— Как больное? — всполошился эльф. Безвинно продиагностированный конь окосел. — Проверяли же вот только час назад.
— А через неделю охромеет, — безразлично протянула она, незаметно ни для кого, кроме меня метко пнув конкурента в то самое колено. Конь стоически смолчал, уж больно длинные у неё были ресницы.
— Откуда знаешь? — не поверил остроухий.
— Тут кто лошадь — ты, или я? — вопросом на вопрос ответила настырная зверюга, выразительно поглядывая на жеребца. Тот покорно припал на левую ногу. Она закатила глаза: пинок пришёлся на правую.
Мириэль заколебался, а я ржала так, что чуть не свалилась со спины собственного транспорта.
— Имей в виду, — наконец решился эльф. — Начнёшь скандалить…
— Для тебя — всё, что угодно, милый, — похлопала кобыла длинными ресницами.
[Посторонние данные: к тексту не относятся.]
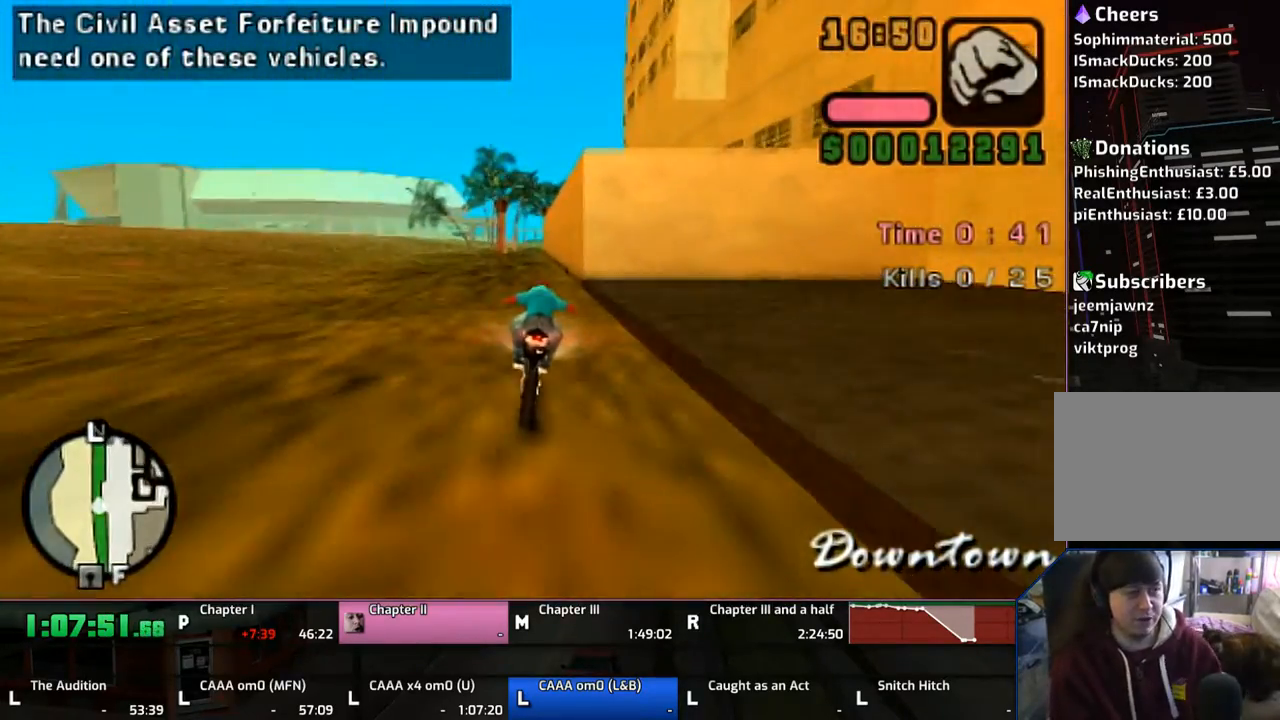
{"buttons": ["CROSS"], "left_stick": "center", "right_stick": "center", "events": [[33, "left_stick", "center"], [167, "left_stick", "up"], [467, "left_stick", "center"]]}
Мириэль покраснел повторно, но мужественно продолжил:
— Привяжу к первому же дереву и заберу только на обратном пути.
Этот клоун непарнокопытный немедленно вытянулся по стойке смирно.
— Буду молчать, как рыба, честное лошадиное.
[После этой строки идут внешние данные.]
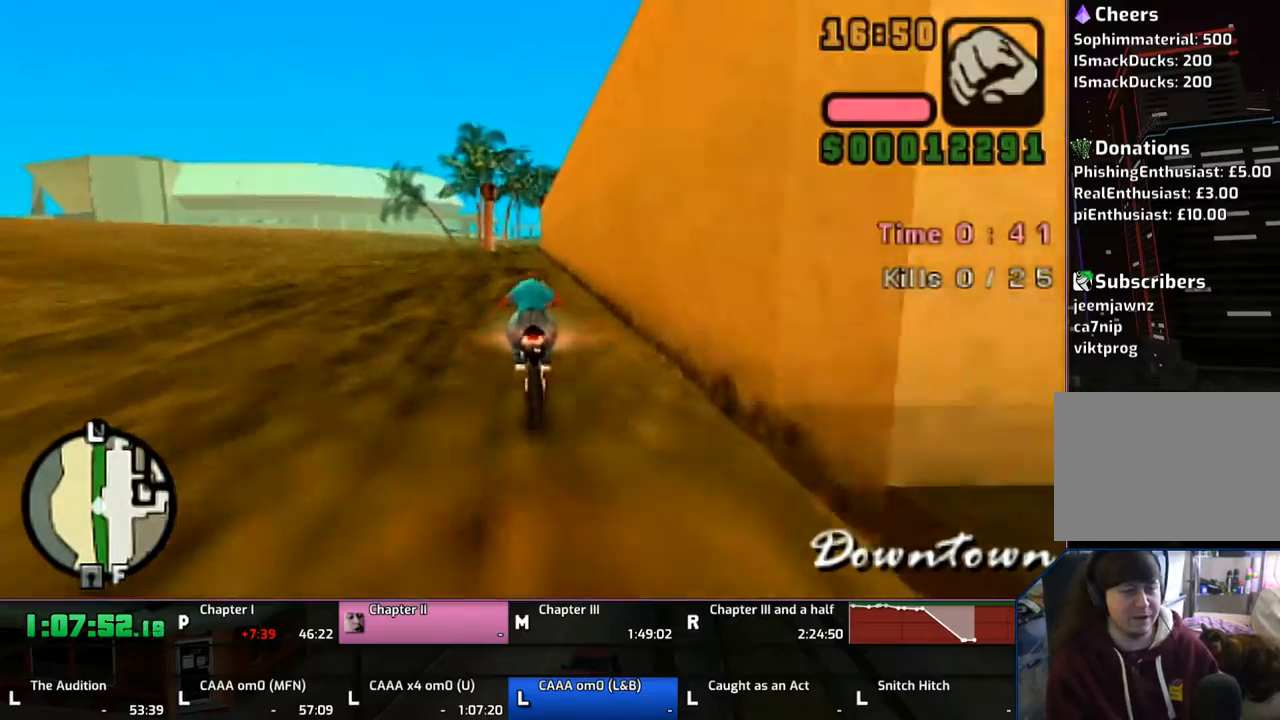
{"buttons": ["CROSS"], "left_stick": "center", "right_stick": "center", "events": [[67, "left_stick", "up"], [183, "left_stick", "center"], [233, "left_stick", "up"], [317, "left_stick", "center"], [417, "left_stick", "up"], [500, "left_stick", "center"]]}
— Лошадь, которая молчит как рыба? — сдавленно прошептал кто-то за моей спиной. — Это что?
Пока переседлали животных, пока то, пока сё — прошёл добрый час.
Мириэль некоторое время морщился, но, к середине дня оттаял и, уже не стесняясь, вовсю болтал со своим новым транспортом. Парочка подобралась что надо. По-моему, ему даже понравился ехидный попутчик, по крайней мере, когда ближе к вечеру Милена заявила, что его прошлого коня просто с дороги убрать надо было, а что там у него с коленом — ей не ведомо, но что не сделаешь ради приличного потомства, эльф даже не возмутился, а понимающе хихикнул.
В любом случае, протрясясь безо всякого удовольствия верхом весь день, мы разбили лагерь на идиллической поляне, только что не снабжённой улыбчивой девушкой-рецепционисткой и табличкой „Зарезервировано для эльфов“.
Все занялись своими делами: кто-то развёл огонь, кто-то кашеварил, кто-то проверял оружие, а кое-то — хилый — как я, завалился животом в мох, от всего сердца сочувствуя отбитой пятой точке. Кто-то милосердный принёс мне миску с едой. Кое-как отлежавшись и проглотив принесённое, даже не почувствовав вкуса, я извлекла из седельной сумки флягу с мёртвой водой и принялась экспериментировать, то нюхая подозрительную жидкость, то капая ею на носок ботинка или камень. На что угодно поспорю — это девяностопятипроцентный спирт. Не вовремя выскочивший из-под земли, супостат внёс некоторое оживление в мои научные изыскания, получив добрых сто грамм прямо в оскаленную морду, и — для верности — булыжником по черепу. По правде говоря, за булыжник он спасибо мне сказать должен был (но не успел): отвратительная физиономия моментально поплыла, шипя и пузырясь, аки у легендарного графа Дракулы (кстати, как он там — на севере, не мёрзнет?) после душа из святой воды.
Что же у этого ликвида за химический состав такой? Хорошо, что я не успела продегустировать, а ведь уже совсем было собралась.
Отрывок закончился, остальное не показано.